There are also other magic commands such as %sh, which allows you to run shell code; %fs to use dbutils filesystem commands; and %md to specify Markdown, for including comments and documentation. We will look at this in a bit more detail.

Including documentation

Markdown is a lightweight markup language with plain text-formatting syntax, often used for formatting readme files, which allows the creation of rich text using plain text.

As we have seen before, Azure Databricks allows Markdown to be used for documentation by using the %md magic command. The markup is then rendered into HTML with the desired formatting. For example, the next code is used to format text as a title:

%md # Hello This is a Title

It is rendered as an HTML title:

Figure 1.20 – Markdown title

Figure 1.20 – Markdown title

Documentation blocks are one of the most important features of Azure Databricks notebooks. They allow us to state the purpose of our code and how we interpret our results.

Command comments

Users can add comments to specific portions of code by highlighting it and clicking on the comment button in the bottom-right corner of the cell:

Figure 1.21 – Selecting a portion of code

Figure 1.21 – Selecting a portion of code

This will prompt a textbox in which we can place comments to be reviewed by other users.
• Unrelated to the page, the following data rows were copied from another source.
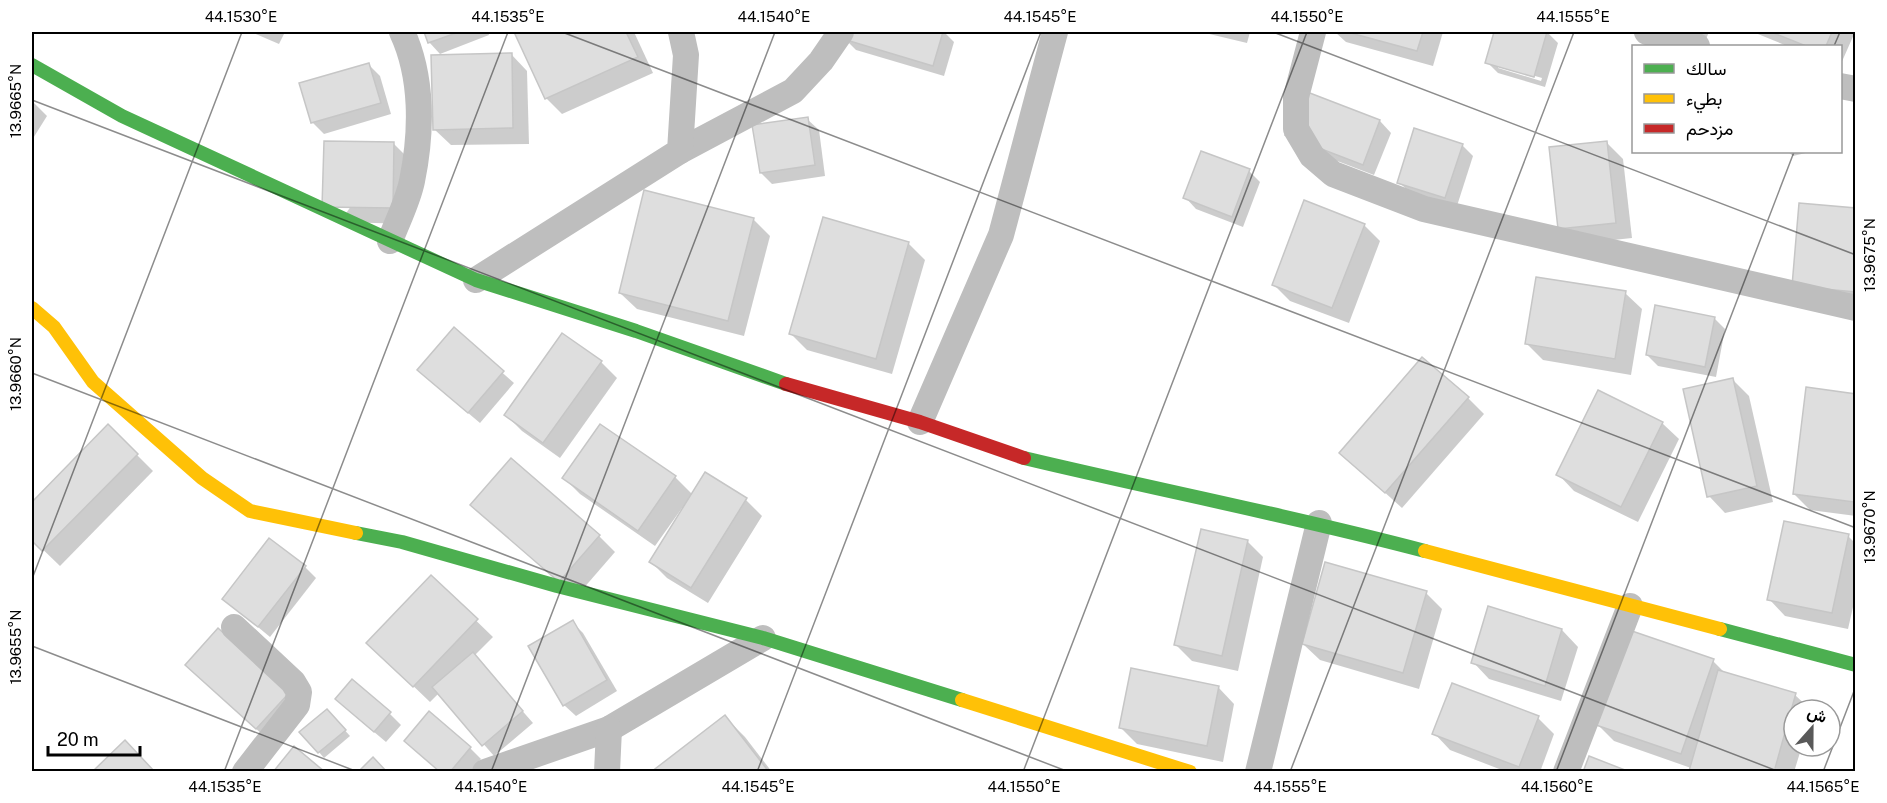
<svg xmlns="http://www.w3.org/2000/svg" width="1887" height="803" viewBox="0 0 1887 803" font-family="'Public Sans',Vazirmatn,sans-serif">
	<rect width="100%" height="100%" fill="#fff"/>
	<g fill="#0003" fill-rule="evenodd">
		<polygon points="251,32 285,32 279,44"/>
		<polygon points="425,32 488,32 489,35 440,54 429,42"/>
		<polygon points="516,32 634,32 653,73 562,114 546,98"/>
		<polygon points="847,32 944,32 954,42 944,76 856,50 845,39"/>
		<polygon points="1201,32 1250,32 1247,43"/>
		<polygon points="1335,32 1443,32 1433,66 1346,42"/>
		<path d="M1496 32H1547L1558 43 1545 87 1498 73 1487 62ZM1498 65 1542 78 1541 81 1498 68Z"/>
		<polygon points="1689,32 1709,32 1706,39"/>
		<polygon points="1753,32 1855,32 1840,66 1840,46 1787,46"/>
		<polygon points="511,54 527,71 529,144 451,145 434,129"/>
		<polygon points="369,65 380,76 391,114 324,134 312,122"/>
		<polygon points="1303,92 1380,121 1391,133 1374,175 1298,146"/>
		<polygon points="32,101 47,116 32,140"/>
		<polygon points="807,119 819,130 825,176 772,184 761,173"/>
		<polygon points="1606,142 1623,159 1632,238 1576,244 1559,228"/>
		<polygon points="394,144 410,160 409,224 340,222"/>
		<polygon points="1462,145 1473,156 1456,209 1410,193 1399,182"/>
		<polygon points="1788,152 1810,152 1793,156"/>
		<polygon points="1202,153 1249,171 1260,182 1243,227 1196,209 1185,197"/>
		<polygon points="1856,210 1856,306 1810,301"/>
		<polygon points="753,219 770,236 744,336 637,309 620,293"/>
		<polygon points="1364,225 1380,241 1349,323 1290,301 1273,284"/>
		<polygon points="908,243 925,260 892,374 807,350 791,334"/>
		<polygon points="1625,293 1642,309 1631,375 1543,360 1527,344"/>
		<polygon points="1714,318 1725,329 1716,377 1658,366 1647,355"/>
		<polygon points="454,330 514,383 480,423 430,381"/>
		<polygon points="601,362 617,378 560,458 522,431 506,415"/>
		<polygon points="1733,380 1749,396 1773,502 1725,513 1709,496"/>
		<polygon points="1856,396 1856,516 1810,510 1794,494"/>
		<polygon points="1468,398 1484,414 1402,508 1341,453"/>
		<polygon points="1662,423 1679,439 1638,522 1574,491 1558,474"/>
		<polygon points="108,426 153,471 60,566 32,539 32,504"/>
		<polygon points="601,426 675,477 693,495 746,500 762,516 708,603 667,578 651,562 684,509 682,508 655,546 580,494 564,478"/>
		<polygon points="472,505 599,536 615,552 576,597"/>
		<polygon points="1848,536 1856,544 1856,594 1848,629 1785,616 1769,599"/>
		<polygon points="1247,541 1263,557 1238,671 1192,661 1176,645"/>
		<polygon points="305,567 316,578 270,637 224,599"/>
		<polygon points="431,577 493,637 474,656 533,723 494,756 439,693 430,702 385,659"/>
		<polygon points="1426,593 1442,609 1419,689 1320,660 1303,644"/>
		<polygon points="572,622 583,633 617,691 576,716 564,705"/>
		<polygon points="1562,630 1578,647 1561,701 1489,679 1473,662"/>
		<polygon points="1713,661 1727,675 1795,695 1811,710 1794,710 1794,746 1802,746 1794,772 1691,772 1691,768 1614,741 1598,725"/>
		<polygon points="203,681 288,694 273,744"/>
		<polygon points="1218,687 1234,704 1223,762 1137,744 1121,728"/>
		<polygon points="348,710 390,714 401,725 386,742"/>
		<polygon points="332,716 350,736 324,758 302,732"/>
		<polygon points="725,717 745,737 772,772 653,772"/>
		<polygon points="1538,718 1554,734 1540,772 1507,772 1450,750 1434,733"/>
		<polygon points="406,741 470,748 481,759 470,772 440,772"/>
	</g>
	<g fill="#dedede" stroke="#c6c6c6" stroke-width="1.5">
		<polygon points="424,32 459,32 428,43"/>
		<polygon points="514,32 626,32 638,57 545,99"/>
		<polygon points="845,32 943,32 933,66 843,39"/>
		<polygon points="1347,32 1423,32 1417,51"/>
		<polygon points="1494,32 1547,32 1534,77 1485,63"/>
		<polygon points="1771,32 1832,32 1826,46 1806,46"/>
		<polygon points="512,53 513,128 433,130 431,55"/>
		<polygon points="369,63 381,103 311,123 299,83"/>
		<polygon points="1302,90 1380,120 1363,165 1285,135"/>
		<polygon points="808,117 815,165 760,173 752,125"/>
		<polygon points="1414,128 1463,144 1445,198 1397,183"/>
		<polygon points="324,141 394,142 393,208 322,207"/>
		<polygon points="1607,141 1616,223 1558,229 1549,147"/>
		<polygon points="1201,151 1250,169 1232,217 1183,198"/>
		<polygon points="644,190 754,218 728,321 619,293"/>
		<polygon points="1304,200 1365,224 1332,308 1272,285"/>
		<polygon points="1799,203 1856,208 1856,292 1792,286"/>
		<polygon points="823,217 909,242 876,359 789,334"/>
		<polygon points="1536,277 1626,291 1615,359 1525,344"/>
		<polygon points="1655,305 1715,317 1705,367 1646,355"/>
		<polygon points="454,327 504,371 468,413 417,370"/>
		<polygon points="562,333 602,361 543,443 504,415"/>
		<polygon points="1422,357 1469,397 1385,493 1339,453"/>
		<polygon points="1733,378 1757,486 1707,497 1683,389"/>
		<polygon points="1806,387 1856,394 1854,502 1793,494"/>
		<polygon points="1598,390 1663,422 1621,507 1556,475"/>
		<polygon points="108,424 138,454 42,551 32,541 32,502"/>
		<polygon points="600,424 676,476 638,531 562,478"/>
		<polygon points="511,458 600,535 559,582 470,505"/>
		<polygon points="705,472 747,498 691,588 649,562"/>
		<polygon points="1784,521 1849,534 1832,613 1767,600"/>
		<polygon points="1201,529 1248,540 1222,656 1174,645"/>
		<polygon points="269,538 306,566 258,627 222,599"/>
		<polygon points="1325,562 1427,591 1403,673 1302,644"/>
		<polygon points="431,575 478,619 413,687 366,643"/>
		<polygon points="1488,606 1562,629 1545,686 1471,663"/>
		<polygon points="573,620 607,680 563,706 528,646"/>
		<polygon points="218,628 289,693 256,729 185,665"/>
		<polygon points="1629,630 1714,659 1681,754 1596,725"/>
		<polygon points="473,652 523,711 482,746 432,687"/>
		<polygon points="1131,668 1219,686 1207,746 1119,728"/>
		<polygon points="1718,670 1796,693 1774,772 1689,771"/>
		<polygon points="352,679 391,712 374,732 335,699"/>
		<polygon points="1452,683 1539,716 1519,767 1432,734"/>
		<polygon points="327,709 346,730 318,753 299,732"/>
		<polygon points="429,711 471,747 450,772 440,772 404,741"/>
		<polygon points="725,715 769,772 651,772"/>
		<polygon points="125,740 155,772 92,772"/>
		<polygon points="294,746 325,772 273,772"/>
		<polygon points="1589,756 1630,772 1583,772"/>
		<polygon points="373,757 387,772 358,772"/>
	</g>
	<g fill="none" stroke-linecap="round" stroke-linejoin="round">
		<g stroke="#bebebe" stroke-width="26">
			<polyline points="1313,32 1296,97 1296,129 1312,156 1333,174 1424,209 1856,308"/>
			<polyline points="1647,32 1697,46"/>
			<polyline points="1840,86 1856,89"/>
			<polyline points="680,151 793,91 821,61 841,32"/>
			<path d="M390 241C397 222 408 201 412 181 422 132 423 77 402 32"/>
			<polyline points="476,280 680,151 686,55 681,32"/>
			<polyline points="920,422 1001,235 1055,32"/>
			<polyline points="234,627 293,682 299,692 297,705 245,772"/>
			<polyline points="485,772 609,729 763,638"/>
			<polyline points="607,772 609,729"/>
			<polyline points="1258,772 1319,523"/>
			<polyline points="1566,772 1630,606"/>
		</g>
		<g stroke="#4caf50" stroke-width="14">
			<polyline points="32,65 122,116 476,280 636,331 786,384"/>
			<path d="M1024 458C1158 490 1293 516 1425 551"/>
			<polyline points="356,533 402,542 557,586 763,638 962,700"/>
			<polyline points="1720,629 1856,665"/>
		</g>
		<g stroke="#ffc107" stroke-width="14">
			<polyline points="32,308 54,327 93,382 202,478 250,511 356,533"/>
			<polyline points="1425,551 1720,629"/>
			<polyline points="962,700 1190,772"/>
		</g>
		<polyline stroke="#c62828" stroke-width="14" points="786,384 920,422 1024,458"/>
	</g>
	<path fill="none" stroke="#000" stroke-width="1.5" stroke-opacity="0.45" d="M562 32 1856 528M1273 32 1856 255M1834 46 1840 32M32 100 1780 772M32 373 1069 772M32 579 242 32M32 646 358 772M224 772 508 32M491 772 775 32M757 772 1041 32M1023 772 1307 32M1290 772 1574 32M1556 772 1794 152M1823 772 1856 686"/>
	<rect width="1887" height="803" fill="none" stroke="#ffffff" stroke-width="66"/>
	<rect x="1632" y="45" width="210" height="108" fill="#ffffff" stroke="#999999" stroke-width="1.5"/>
	<rect x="1644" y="64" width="30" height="9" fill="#4caf50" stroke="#999999" stroke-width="1.5"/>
	<text x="1686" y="75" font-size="18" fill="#000000">سالك</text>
	<rect x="1644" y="94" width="30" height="9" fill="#ffc107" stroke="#999999" stroke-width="1.5"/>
	<text x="1686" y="105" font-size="18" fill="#000000">بطيء</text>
	<rect x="1644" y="124" width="30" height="9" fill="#c62828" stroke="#999999" stroke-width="1.5"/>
	<text x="1686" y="135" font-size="18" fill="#000000">مزدحم</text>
	<g transform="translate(1812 728) rotate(21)"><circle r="28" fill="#ffffff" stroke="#999999" stroke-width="1.5"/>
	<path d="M0-4.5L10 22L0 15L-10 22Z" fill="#595959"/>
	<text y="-9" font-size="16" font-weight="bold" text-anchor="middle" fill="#000000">ش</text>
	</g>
	<path d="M48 746v9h92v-9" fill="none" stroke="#000000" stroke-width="3"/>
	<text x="57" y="746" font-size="18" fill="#000000" stroke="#ffffff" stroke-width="4.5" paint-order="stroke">20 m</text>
	<rect x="33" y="33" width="1821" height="737" fill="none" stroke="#000" stroke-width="2"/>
	<g font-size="15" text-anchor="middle" fill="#000">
		<text x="241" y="22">44.1530°E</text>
		<text x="508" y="22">44.1535°E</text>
		<text x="774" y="22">44.1540°E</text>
		<text x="1040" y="22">44.1545°E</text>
		<text x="1307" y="22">44.1550°E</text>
		<text x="1573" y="22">44.1555°E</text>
		<text transform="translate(16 101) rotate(-90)" y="5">13.9665°N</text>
		<text transform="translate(1870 255) rotate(-90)" y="5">13.9675°N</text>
		<text transform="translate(16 374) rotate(-90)" y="5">13.9660°N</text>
		<text transform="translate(1870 527) rotate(-90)" y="5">13.9670°N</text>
		<text transform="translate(16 647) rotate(-90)" y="5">13.9655°N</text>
		<text x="225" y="792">44.1535°E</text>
		<text x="491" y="792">44.1540°E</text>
		<text x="758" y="792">44.1545°E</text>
		<text x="1024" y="792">44.1550°E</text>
		<text x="1290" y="792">44.1555°E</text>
		<text x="1557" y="792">44.1560°E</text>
		<text x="1823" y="792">44.1565°E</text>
	</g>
</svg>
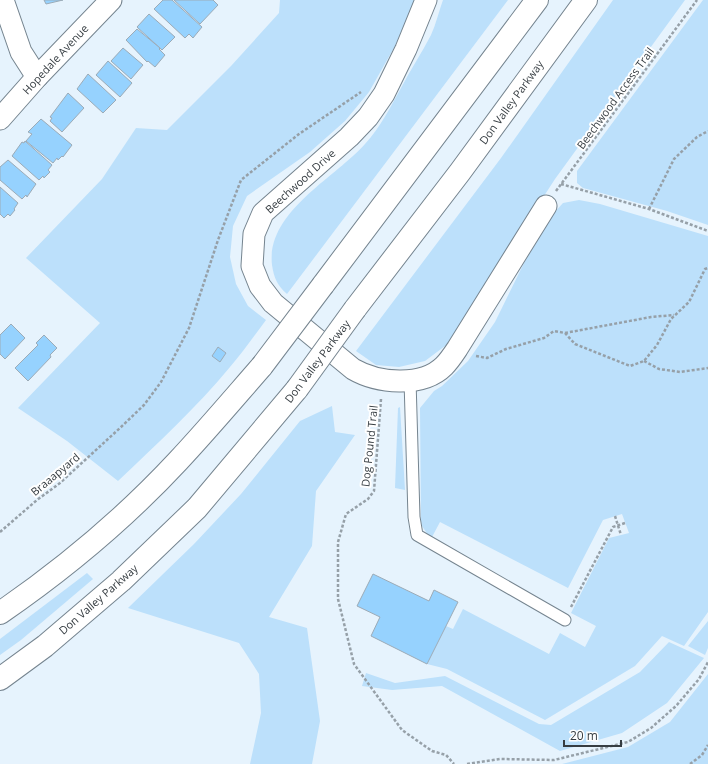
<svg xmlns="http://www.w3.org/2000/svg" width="708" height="764" viewBox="0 0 708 764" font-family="'Open Sans',sans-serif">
  <rect width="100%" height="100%" fill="#e6f3fd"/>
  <g fill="#bce0fb">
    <path d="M280 0H415L395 46 369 92 345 121 310 152 247 196 233 226 230 257 236 284 248 306 266 320C254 336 243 352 230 367 196 408 157 444 118 481L67 441 18 408 100 323 26 258 102 179 136 128 167 130 231 66 279 13Z"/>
    <path d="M443 0H508L287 294C277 285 274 278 272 265 266 212 335 178 365 144 380 128 391 106 401 88 410 70 422 53 431 35 436 24 439 11 443 0Z"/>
    <path d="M613 0H685L555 179 449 343 425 361 399 367 376 365 356 351 501 158Z"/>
    <path d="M703 0H708V225L667 211 583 188 577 183V171Z"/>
    <path d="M579 200 600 204 708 236V612L684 646 662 636 635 666 545 720 447 669 427 664 446 626 453 629 463 609 549 654 560 633 585 647 596 626 571 613 609 538 629 533 622 514 603 520 568 588 440 522 432 537 430 538 422 526 421 521 420 408 434 391 442 386 468 361 495 322 524 263 553 214 563 203Z"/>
    <path d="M332 406 335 432 355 435 316 491 312 546 269 617 307 628 320 721 312 764H250L261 713 259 674 239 643 128 608 194 544 241 494 300 421Z"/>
    <path d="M400 407 405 490 395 488 398 408Z"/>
    <path d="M87 573 93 579 21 640 0 655V639Z"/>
    <path d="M708 621V648L705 655 688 646Z"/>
    <path d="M669 642 704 658 667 703 622 733 560 751 442 686 392 690 362 686 366 673 395 683 445 676 539 724 551 725 640 672Z"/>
    <path d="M708 674V764H562L628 747 670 722Z"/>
  </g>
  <g fill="#96d2fe" stroke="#9cabb7">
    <path d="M44 0H63L46 4Z"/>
    <path d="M163 0H172L202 27 193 38 189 34 185 38 154 9Z"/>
    <path d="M174 0H213L218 5 200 24Z"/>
    <path d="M149 14 175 37 162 50 137 27Z"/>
    <path d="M137 29 160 48 159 49 165 55 155 67 148 61 147 62 126 40Z"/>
    <path d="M123 48 143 65 131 79 111 61Z"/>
    <path d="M108 61 132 83 120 97 96 75Z"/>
    <path d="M88 74 116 100 103 113 77 89Z"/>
    <path d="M68 93 84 108 62 132 50 121 52 118 50 117Z"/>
    <path d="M41 119 72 145 63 157 62 156 58 160 57 158 53 163 26 141 32 134 28 132Z"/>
    <path d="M25 141 52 165 48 170 50 172 44 178 43 176 39 180 12 156 22 142 24 143Z"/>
    <path d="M8 160 36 184 27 197 26 195 22 199 0 180V167Z"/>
    <path d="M0 187 18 203 14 209 15 210 10 216 8 214 4 218 0 214Z"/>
    <path d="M11 324 25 338 5 359 0 354V335Z"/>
    <path d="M44 335 57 348 50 355 51 357 28 381 15 368 38 345 36 343Z"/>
    <path d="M218 347 226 353 220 362 212 356Z"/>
    <path d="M373 574 429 601 434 590 458 602 427 664 371 636 380 617 357 606Z"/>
  </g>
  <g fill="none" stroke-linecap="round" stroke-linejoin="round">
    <g stroke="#75848f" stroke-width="13">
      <path id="lane" d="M410 380 414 517 417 535 565 620"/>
    </g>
    <g stroke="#75848f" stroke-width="23">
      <g id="street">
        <path d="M3 0 21 52 37 77"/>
        <path d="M426 0 406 49 384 94 368 117 349 137 263 213 254 234 252 266 260 286 273 303 353 369C377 383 422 388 444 366 449 361 453 355 457 349L546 206"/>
        <path d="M0 119 37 77 111 0"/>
      </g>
    </g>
    <g stroke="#75848f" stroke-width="24">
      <g id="highway">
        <path d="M323 285 537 0"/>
        <path d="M355 309 460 172 586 0"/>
        <path d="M0 613C64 569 125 518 178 461 207 430 234 398 262 366"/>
        <path d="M0 679 45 646 121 581 197 508 297 389"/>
      </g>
    </g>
    <g stroke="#96a0a8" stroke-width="2.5" stroke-dasharray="3 2" stroke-linecap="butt">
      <path d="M561 184 649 209 708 231"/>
      <path d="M556 191 697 0"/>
      <path d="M649 209 674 159 697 137 708 131"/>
      <path d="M565 333 651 317 674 315"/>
      <path d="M476 356 487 358 506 349 544 338 554 331 565 333 575 344 630 366 644 361 657 345 671 319 689 302 705 269 708 268"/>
      <path d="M644 361 659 369 680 372 708 368"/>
      <path d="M381 399 374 491 368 499 346 514 338 542V599L354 664 402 730 432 751 446 755 454 764"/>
      <path d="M615 516 621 535"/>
      <path d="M0 532 37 500 60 483 120 428 144 405 161 382 189 328 218 240 241 180 299 134 361 92"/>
      <path d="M571 607 613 527 625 523"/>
      <path d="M467 764 500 759 554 760 628 742 651 728 676 706 699 679 708 662"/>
      <path d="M690 764 702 755 708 745"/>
    </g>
    <use href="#lane" stroke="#fff" stroke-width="11"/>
    <use href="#street" stroke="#fff" stroke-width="21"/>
    <use href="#highway" stroke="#fff" stroke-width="22"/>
    <g stroke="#75848f" stroke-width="24" stroke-linecap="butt">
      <g id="highway-bridge">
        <path d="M262 366 323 285"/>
        <path d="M297 389 355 309"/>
      </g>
    </g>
    <use href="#highway-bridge" stroke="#fff" stroke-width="22"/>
  </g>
  <g text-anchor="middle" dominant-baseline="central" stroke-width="4" stroke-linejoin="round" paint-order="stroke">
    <g font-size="11" fill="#363d42" stroke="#fff">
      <text transform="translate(55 59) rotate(-47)">Hopedale Avenue</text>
      <text transform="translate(615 98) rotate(-54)">Beechwood Access Trail</text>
      <text transform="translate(511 102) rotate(-54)">Don Valley Parkway</text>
      <text transform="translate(300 181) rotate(-42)">Beechwood Drive</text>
      <text transform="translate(317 361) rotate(-53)">Don Valley Parkway</text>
      <text transform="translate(369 446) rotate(-84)">Dog Pound Trail</text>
      <text transform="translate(55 474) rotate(-40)">Braaapyard</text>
      <text transform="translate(98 599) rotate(-41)">Don Valley Parkway</text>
    </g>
  </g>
  <path d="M564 740v6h57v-6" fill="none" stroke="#363d42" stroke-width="2"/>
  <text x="570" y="740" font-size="12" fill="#363d42" stroke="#ffffff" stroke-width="3" paint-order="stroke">20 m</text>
</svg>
Afterward, the commented text will be highlighted:

Figure 1.22 – Commenting on the selection

Figure 1.22 – Commenting on the selection

Comments allow us to propose changes or require information on specific portions of the notebook without intervening in the content.

Downloading a cell result

You can download the tabular results from a cell to your local machine by clicking on the download button at the bottom of a cell:

Figure 1.23 – Downloading full results from a cell

Figure 1.23 – Downloading full results from a cell

By default, Azure Databricks limits you to viewing 1,000 rows of a DataFrame, but if there is more data present, we can click on the drop-down icon and select Download full results to see more.

Formatting SQL

Formatting SQL code can take up a lot of time, and enforcing standards across notebooks can be difficult.

Azure Databricks has a functionality for formatting SQL code in notebook cells, so as to reduce the amount of time dedicated to formatting code, and also to help in applying the same coding standards in all notebooks. To apply automatic SQL formatting to a cell, you can select it from the cell context menu. This is only applicable to SQL code cells:

Figure 1.24 – Automatic formatting of SQL code

Figure 1.24 – Automatic formatting of SQL code

Applying the autoformatting of SQL code is a feature that can improve the readability of our code, and reduce possible mistakes due to bad formatting.